Dataset entries
__________

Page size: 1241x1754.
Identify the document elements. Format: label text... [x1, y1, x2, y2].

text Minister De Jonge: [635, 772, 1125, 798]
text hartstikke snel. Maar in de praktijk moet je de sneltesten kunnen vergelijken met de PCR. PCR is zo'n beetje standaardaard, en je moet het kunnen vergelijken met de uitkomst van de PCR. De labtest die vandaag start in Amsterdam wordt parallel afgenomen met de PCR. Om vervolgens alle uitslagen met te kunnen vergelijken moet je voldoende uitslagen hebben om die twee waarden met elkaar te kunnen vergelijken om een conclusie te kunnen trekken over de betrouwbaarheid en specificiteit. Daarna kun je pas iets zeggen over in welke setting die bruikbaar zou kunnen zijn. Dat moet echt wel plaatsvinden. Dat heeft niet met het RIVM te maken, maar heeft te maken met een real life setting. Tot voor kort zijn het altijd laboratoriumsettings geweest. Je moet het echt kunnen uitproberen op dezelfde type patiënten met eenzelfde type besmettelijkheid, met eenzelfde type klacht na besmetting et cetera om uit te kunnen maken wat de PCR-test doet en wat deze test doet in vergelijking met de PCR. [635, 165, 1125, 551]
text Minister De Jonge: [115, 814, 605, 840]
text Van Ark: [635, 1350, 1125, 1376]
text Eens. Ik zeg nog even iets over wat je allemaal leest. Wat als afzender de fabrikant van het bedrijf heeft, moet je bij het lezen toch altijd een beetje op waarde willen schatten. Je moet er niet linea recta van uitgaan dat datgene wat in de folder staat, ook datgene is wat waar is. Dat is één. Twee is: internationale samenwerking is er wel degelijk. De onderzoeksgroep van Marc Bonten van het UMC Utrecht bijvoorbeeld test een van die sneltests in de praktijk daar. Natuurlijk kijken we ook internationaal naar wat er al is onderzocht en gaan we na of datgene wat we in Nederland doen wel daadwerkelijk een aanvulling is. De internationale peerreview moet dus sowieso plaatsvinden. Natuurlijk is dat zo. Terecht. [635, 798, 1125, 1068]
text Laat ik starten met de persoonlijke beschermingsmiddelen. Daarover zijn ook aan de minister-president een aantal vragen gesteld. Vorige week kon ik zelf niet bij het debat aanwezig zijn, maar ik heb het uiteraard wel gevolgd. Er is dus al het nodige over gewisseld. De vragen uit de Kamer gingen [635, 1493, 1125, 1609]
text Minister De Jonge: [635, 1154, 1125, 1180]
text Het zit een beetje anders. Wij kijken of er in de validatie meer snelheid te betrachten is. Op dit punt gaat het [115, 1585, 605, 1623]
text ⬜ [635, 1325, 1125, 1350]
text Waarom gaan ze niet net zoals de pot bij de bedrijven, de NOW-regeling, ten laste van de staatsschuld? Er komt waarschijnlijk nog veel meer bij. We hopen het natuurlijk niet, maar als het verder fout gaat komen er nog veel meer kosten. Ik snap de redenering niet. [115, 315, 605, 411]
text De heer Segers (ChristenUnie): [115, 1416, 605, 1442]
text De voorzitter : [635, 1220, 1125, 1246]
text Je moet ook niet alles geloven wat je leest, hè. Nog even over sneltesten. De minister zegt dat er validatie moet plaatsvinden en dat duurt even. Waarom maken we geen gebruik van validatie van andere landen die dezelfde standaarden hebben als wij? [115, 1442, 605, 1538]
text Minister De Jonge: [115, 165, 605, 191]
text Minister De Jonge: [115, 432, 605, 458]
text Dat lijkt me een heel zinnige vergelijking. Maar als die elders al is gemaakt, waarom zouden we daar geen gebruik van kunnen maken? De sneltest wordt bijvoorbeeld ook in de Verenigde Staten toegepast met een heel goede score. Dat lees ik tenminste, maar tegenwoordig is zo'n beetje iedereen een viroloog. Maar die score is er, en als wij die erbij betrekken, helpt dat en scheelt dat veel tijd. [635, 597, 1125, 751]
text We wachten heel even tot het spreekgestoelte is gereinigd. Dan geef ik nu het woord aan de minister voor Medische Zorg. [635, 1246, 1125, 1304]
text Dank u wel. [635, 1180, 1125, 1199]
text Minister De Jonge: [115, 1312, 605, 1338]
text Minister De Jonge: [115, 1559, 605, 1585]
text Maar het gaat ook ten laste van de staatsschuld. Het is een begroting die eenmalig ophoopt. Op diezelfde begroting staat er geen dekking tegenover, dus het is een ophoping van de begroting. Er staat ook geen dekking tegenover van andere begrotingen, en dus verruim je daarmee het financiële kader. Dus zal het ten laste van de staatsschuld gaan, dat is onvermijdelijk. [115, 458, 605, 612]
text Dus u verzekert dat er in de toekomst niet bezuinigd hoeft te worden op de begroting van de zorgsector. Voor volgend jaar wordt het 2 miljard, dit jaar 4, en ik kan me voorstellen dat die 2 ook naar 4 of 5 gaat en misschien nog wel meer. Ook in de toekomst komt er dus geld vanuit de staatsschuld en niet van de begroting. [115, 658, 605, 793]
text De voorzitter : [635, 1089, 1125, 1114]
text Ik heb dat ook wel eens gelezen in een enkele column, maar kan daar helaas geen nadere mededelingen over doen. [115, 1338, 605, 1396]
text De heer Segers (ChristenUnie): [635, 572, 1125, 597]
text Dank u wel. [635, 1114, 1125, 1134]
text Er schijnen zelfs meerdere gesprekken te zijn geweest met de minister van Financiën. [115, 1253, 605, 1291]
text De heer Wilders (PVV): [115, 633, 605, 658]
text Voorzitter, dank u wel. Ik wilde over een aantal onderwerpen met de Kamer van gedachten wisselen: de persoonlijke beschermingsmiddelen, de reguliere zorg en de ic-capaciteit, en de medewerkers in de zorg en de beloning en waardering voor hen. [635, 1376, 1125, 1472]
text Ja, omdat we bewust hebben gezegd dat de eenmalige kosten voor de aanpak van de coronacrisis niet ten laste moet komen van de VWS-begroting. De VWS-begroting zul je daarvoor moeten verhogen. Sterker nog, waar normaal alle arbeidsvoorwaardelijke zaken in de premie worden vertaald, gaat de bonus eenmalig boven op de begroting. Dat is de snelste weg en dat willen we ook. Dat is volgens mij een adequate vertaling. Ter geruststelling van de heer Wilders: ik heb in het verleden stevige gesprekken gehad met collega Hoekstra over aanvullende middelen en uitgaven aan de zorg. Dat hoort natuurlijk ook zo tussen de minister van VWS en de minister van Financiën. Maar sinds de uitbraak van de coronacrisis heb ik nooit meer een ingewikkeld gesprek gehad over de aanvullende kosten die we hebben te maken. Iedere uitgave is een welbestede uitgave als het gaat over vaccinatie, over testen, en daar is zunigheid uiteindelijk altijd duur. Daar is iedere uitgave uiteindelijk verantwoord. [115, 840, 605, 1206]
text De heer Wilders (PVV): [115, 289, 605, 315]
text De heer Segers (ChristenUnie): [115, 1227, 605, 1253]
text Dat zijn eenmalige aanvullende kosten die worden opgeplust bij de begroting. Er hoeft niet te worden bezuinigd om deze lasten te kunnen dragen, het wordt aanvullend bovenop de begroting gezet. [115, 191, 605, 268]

__________

Exercise goal → Put down all the data once more, exactly as it appears above.

Finished exercise →
Page size: 1241x1754.
Identify the document elements. Format: label text... [x1, y1, x2, y2].

text Minister De Jonge: [635, 772, 1125, 798]
text hartstikke snel. Maar in de praktijk moet je de sneltesten kunnen vergelijken met de PCR. PCR is zo'n beetje standaardaard, en je moet het kunnen vergelijken met de uitkomst van de PCR. De labtest die vandaag start in Amsterdam wordt parallel afgenomen met de PCR. Om vervolgens alle uitslagen met te kunnen vergelijken moet je voldoende uitslagen hebben om die twee waarden met elkaar te kunnen vergelijken om een conclusie te kunnen trekken over de betrouwbaarheid en specificiteit. Daarna kun je pas iets zeggen over in welke setting die bruikbaar zou kunnen zijn. Dat moet echt wel plaatsvinden. Dat heeft niet met het RIVM te maken, maar heeft te maken met een real life setting. Tot voor kort zijn het altijd laboratoriumsettings geweest. Je moet het echt kunnen uitproberen op dezelfde type patiënten met eenzelfde type besmettelijkheid, met eenzelfde type klacht na besmetting et cetera om uit te kunnen maken wat de PCR-test doet en wat deze test doet in vergelijking met de PCR. [635, 165, 1125, 551]
text Minister De Jonge: [115, 814, 605, 840]
text Van Ark: [635, 1350, 1125, 1376]
text Eens. Ik zeg nog even iets over wat je allemaal leest. Wat als afzender de fabrikant van het bedrijf heeft, moet je bij het lezen toch altijd een beetje op waarde willen schatten. Je moet er niet linea recta van uitgaan dat datgene wat in de folder staat, ook datgene is wat waar is. Dat is één. Twee is: internationale samenwerking is er wel degelijk. De onderzoeksgroep van Marc Bonten van het UMC Utrecht bijvoorbeeld test een van die sneltests in de praktijk daar. Natuurlijk kijken we ook internationaal naar wat er al is onderzocht en gaan we na of datgene wat we in Nederland doen wel daadwerkelijk een aanvulling is. De internationale peerreview moet dus sowieso plaatsvinden. Natuurlijk is dat zo. Terecht. [635, 798, 1125, 1068]
text Laat ik starten met de persoonlijke beschermingsmiddelen. Daarover zijn ook aan de minister-president een aantal vragen gesteld. Vorige week kon ik zelf niet bij het debat aanwezig zijn, maar ik heb het uiteraard wel gevolgd. Er is dus al het nodige over gewisseld. De vragen uit de Kamer gingen [635, 1493, 1125, 1609]
text Minister De Jonge: [635, 1154, 1125, 1180]
text Het zit een beetje anders. Wij kijken of er in de validatie meer snelheid te betrachten is. Op dit punt gaat het [115, 1585, 605, 1623]
text ⬜ [635, 1325, 1125, 1350]
text Waarom gaan ze niet net zoals de pot bij de bedrijven, de NOW-regeling, ten laste van de staatsschuld? Er komt waarschijnlijk nog veel meer bij. We hopen het natuurlijk niet, maar als het verder fout gaat komen er nog veel meer kosten. Ik snap de redenering niet. [115, 315, 605, 411]
text De heer Segers (ChristenUnie): [115, 1416, 605, 1442]
text De voorzitter : [635, 1220, 1125, 1246]
text Je moet ook niet alles geloven wat je leest, hè. Nog even over sneltesten. De minister zegt dat er validatie moet plaatsvinden en dat duurt even. Waarom maken we geen gebruik van validatie van andere landen die dezelfde standaarden hebben als wij? [115, 1442, 605, 1538]
text Minister De Jonge: [115, 165, 605, 191]
text Minister De Jonge: [115, 432, 605, 458]
text Dat lijkt me een heel zinnige vergelijking. Maar als die elders al is gemaakt, waarom zouden we daar geen gebruik van kunnen maken? De sneltest wordt bijvoorbeeld ook in de Verenigde Staten toegepast met een heel goede score. Dat lees ik tenminste, maar tegenwoordig is zo'n beetje iedereen een viroloog. Maar die score is er, en als wij die erbij betrekken, helpt dat en scheelt dat veel tijd. [635, 597, 1125, 751]
text We wachten heel even tot het spreekgestoelte is gereinigd. Dan geef ik nu het woord aan de minister voor Medische Zorg. [635, 1246, 1125, 1304]
text Dank u wel. [635, 1180, 1125, 1199]
text Minister De Jonge: [115, 1312, 605, 1338]
text Minister De Jonge: [115, 1559, 605, 1585]
text Maar het gaat ook ten laste van de staatsschuld. Het is een begroting die eenmalig ophoopt. Op diezelfde begroting staat er geen dekking tegenover, dus het is een ophoping van de begroting. Er staat ook geen dekking tegenover van andere begrotingen, en dus verruim je daarmee het financiële kader. Dus zal het ten laste van de staatsschuld gaan, dat is onvermijdelijk. [115, 458, 605, 612]
text Dus u verzekert dat er in de toekomst niet bezuinigd hoeft te worden op de begroting van de zorgsector. Voor volgend jaar wordt het 2 miljard, dit jaar 4, en ik kan me voorstellen dat die 2 ook naar 4 of 5 gaat en misschien nog wel meer. Ook in de toekomst komt er dus geld vanuit de staatsschuld en niet van de begroting. [115, 658, 605, 793]
text De voorzitter : [635, 1089, 1125, 1114]
text Ik heb dat ook wel eens gelezen in een enkele column, maar kan daar helaas geen nadere mededelingen over doen. [115, 1338, 605, 1396]
text De heer Segers (ChristenUnie): [635, 572, 1125, 597]
text Dank u wel. [635, 1114, 1125, 1134]
text Er schijnen zelfs meerdere gesprekken te zijn geweest met de minister van Financiën. [115, 1253, 605, 1291]
text De heer Wilders (PVV): [115, 633, 605, 658]
text Voorzitter, dank u wel. Ik wilde over een aantal onderwerpen met de Kamer van gedachten wisselen: de persoonlijke beschermingsmiddelen, de reguliere zorg en de ic-capaciteit, en de medewerkers in de zorg en de beloning en waardering voor hen. [635, 1376, 1125, 1472]
text Ja, omdat we bewust hebben gezegd dat de eenmalige kosten voor de aanpak van de coronacrisis niet ten laste moet komen van de VWS-begroting. De VWS-begroting zul je daarvoor moeten verhogen. Sterker nog, waar normaal alle arbeidsvoorwaardelijke zaken in de premie worden vertaald, gaat de bonus eenmalig boven op de begroting. Dat is de snelste weg en dat willen we ook. Dat is volgens mij een adequate vertaling. Ter geruststelling van de heer Wilders: ik heb in het verleden stevige gesprekken gehad met collega Hoekstra over aanvullende middelen en uitgaven aan de zorg. Dat hoort natuurlijk ook zo tussen de minister van VWS en de minister van Financiën. Maar sinds de uitbraak van de coronacrisis heb ik nooit meer een ingewikkeld gesprek gehad over de aanvullende kosten die we hebben te maken. Iedere uitgave is een welbestede uitgave als het gaat over vaccinatie, over testen, en daar is zunigheid uiteindelijk altijd duur. Daar is iedere uitgave uiteindelijk verantwoord. [115, 840, 605, 1206]
text De heer Wilders (PVV): [115, 289, 605, 315]
text De heer Segers (ChristenUnie): [115, 1227, 605, 1253]
text Dat zijn eenmalige aanvullende kosten die worden opgeplust bij de begroting. Er hoeft niet te worden bezuinigd om deze lasten te kunnen dragen, het wordt aanvullend bovenop de begroting gezet. [115, 191, 605, 268]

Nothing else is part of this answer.